## TO DO
Write out every entry exactly as it stands.
Top of THE RECORDS
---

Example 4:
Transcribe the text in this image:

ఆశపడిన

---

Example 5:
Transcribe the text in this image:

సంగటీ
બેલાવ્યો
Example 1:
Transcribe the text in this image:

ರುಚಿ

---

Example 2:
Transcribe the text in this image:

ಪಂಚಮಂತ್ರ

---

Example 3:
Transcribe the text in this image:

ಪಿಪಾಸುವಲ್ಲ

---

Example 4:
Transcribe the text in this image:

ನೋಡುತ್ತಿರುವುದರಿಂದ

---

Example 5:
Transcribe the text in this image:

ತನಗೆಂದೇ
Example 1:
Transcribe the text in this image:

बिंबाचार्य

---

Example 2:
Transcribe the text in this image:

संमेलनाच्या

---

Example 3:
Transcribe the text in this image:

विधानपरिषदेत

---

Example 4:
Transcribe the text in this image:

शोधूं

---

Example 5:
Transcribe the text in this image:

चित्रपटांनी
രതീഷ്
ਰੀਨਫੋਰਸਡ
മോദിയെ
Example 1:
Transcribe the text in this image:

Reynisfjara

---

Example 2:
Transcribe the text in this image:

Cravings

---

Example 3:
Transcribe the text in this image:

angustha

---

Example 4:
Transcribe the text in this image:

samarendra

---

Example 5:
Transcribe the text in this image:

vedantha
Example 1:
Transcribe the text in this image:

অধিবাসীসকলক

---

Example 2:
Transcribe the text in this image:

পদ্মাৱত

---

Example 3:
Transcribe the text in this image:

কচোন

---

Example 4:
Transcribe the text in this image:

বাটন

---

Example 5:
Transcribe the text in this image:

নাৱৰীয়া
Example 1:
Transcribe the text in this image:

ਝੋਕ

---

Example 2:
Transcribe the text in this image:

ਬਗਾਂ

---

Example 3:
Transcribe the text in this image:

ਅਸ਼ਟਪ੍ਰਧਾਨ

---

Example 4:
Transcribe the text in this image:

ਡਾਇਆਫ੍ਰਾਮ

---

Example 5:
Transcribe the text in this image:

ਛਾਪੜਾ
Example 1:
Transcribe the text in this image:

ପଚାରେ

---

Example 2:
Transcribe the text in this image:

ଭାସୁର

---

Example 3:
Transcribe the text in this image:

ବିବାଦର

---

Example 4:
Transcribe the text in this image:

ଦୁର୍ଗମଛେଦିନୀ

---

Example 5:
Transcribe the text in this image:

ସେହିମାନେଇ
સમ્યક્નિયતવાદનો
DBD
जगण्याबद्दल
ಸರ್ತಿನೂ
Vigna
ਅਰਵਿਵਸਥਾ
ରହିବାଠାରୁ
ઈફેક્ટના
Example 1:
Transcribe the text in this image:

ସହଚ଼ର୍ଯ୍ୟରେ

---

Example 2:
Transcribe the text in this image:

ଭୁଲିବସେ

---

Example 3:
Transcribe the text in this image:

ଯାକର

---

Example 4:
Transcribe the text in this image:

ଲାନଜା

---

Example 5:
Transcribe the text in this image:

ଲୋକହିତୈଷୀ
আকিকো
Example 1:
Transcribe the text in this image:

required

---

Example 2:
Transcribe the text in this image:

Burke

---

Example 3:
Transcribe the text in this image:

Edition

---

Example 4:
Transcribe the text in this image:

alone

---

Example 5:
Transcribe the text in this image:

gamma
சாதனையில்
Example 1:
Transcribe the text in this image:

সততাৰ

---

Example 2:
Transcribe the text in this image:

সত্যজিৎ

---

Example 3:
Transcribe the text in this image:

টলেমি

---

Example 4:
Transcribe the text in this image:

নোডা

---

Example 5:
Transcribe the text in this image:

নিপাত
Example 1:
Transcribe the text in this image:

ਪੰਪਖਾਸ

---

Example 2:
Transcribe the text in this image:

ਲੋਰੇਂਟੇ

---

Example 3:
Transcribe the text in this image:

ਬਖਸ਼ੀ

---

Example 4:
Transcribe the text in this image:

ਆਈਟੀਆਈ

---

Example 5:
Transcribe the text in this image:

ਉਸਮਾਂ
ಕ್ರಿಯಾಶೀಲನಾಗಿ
Bottom of THE RECORDS
## SOLUTION TO THE EXERCISE
---

Example 4:
Transcribe the text in this image:

ఆశపడిన

---

Example 5:
Transcribe the text in this image:

సంగటీ
બેલાવ્યો
Example 1:
Transcribe the text in this image:

ರುಚಿ

---

Example 2:
Transcribe the text in this image:

ಪಂಚಮಂತ್ರ

---

Example 3:
Transcribe the text in this image:

ಪಿಪಾಸುವಲ್ಲ

---

Example 4:
Transcribe the text in this image:

ನೋಡುತ್ತಿರುವುದರಿಂದ

---

Example 5:
Transcribe the text in this image:

ತನಗೆಂದೇ
Example 1:
Transcribe the text in this image:

बिंबाचार्य

---

Example 2:
Transcribe the text in this image:

संमेलनाच्या

---

Example 3:
Transcribe the text in this image:

विधानपरिषदेत

---

Example 4:
Transcribe the text in this image:

शोधूं

---

Example 5:
Transcribe the text in this image:

चित्रपटांनी
രതീഷ്
ਰੀਨਫੋਰਸਡ
മോദിയെ
Example 1:
Transcribe the text in this image:

Reynisfjara

---

Example 2:
Transcribe the text in this image:

Cravings

---

Example 3:
Transcribe the text in this image:

angustha

---

Example 4:
Transcribe the text in this image:

samarendra

---

Example 5:
Transcribe the text in this image:

vedantha
Example 1:
Transcribe the text in this image:

অধিবাসীসকলক

---

Example 2:
Transcribe the text in this image:

পদ্মাৱত

---

Example 3:
Transcribe the text in this image:

কচোন

---

Example 4:
Transcribe the text in this image:

বাটন

---

Example 5:
Transcribe the text in this image:

নাৱৰীয়া
Example 1:
Transcribe the text in this image:

ਝੋਕ

---

Example 2:
Transcribe the text in this image:

ਬਗਾਂ

---

Example 3:
Transcribe the text in this image:

ਅਸ਼ਟਪ੍ਰਧਾਨ

---

Example 4:
Transcribe the text in this image:

ਡਾਇਆਫ੍ਰਾਮ

---

Example 5:
Transcribe the text in this image:

ਛਾਪੜਾ
Example 1:
Transcribe the text in this image:

ପଚାରେ

---

Example 2:
Transcribe the text in this image:

ଭାସୁର

---

Example 3:
Transcribe the text in this image:

ବିବାଦର

---

Example 4:
Transcribe the text in this image:

ଦୁର୍ଗମଛେଦିନୀ

---

Example 5:
Transcribe the text in this image:

ସେହିମାନେଇ
સમ્યક્નિયતવાદનો
DBD
जगण्याबद्दल
ಸರ್ತಿನೂ
Vigna
ਅਰਵਿਵਸਥਾ
ରହିବାଠାରୁ
ઈફેક્ટના
Example 1:
Transcribe the text in this image:

ସହଚ଼ର୍ଯ୍ୟରେ

---

Example 2:
Transcribe the text in this image:

ଭୁଲିବସେ

---

Example 3:
Transcribe the text in this image:

ଯାକର

---

Example 4:
Transcribe the text in this image:

ଲାନଜା

---

Example 5:
Transcribe the text in this image:

ଲୋକହିତୈଷୀ
আকিকো
Example 1:
Transcribe the text in this image:

required

---

Example 2:
Transcribe the text in this image:

Burke

---

Example 3:
Transcribe the text in this image:

Edition

---

Example 4:
Transcribe the text in this image:

alone

---

Example 5:
Transcribe the text in this image:

gamma
சாதனையில்
Example 1:
Transcribe the text in this image:

সততাৰ

---

Example 2:
Transcribe the text in this image:

সত্যজিৎ

---

Example 3:
Transcribe the text in this image:

টলেমি

---

Example 4:
Transcribe the text in this image:

নোডা

---

Example 5:
Transcribe the text in this image:

নিপাত
Example 1:
Transcribe the text in this image:

ਪੰਪਖਾਸ

---

Example 2:
Transcribe the text in this image:

ਲੋਰੇਂਟੇ

---

Example 3:
Transcribe the text in this image:

ਬਖਸ਼ੀ

---

Example 4:
Transcribe the text in this image:

ਆਈਟੀਆਈ

---

Example 5:
Transcribe the text in this image:

ਉਸਮਾਂ
ಕ್ರಿಯಾಶೀಲನಾಗಿ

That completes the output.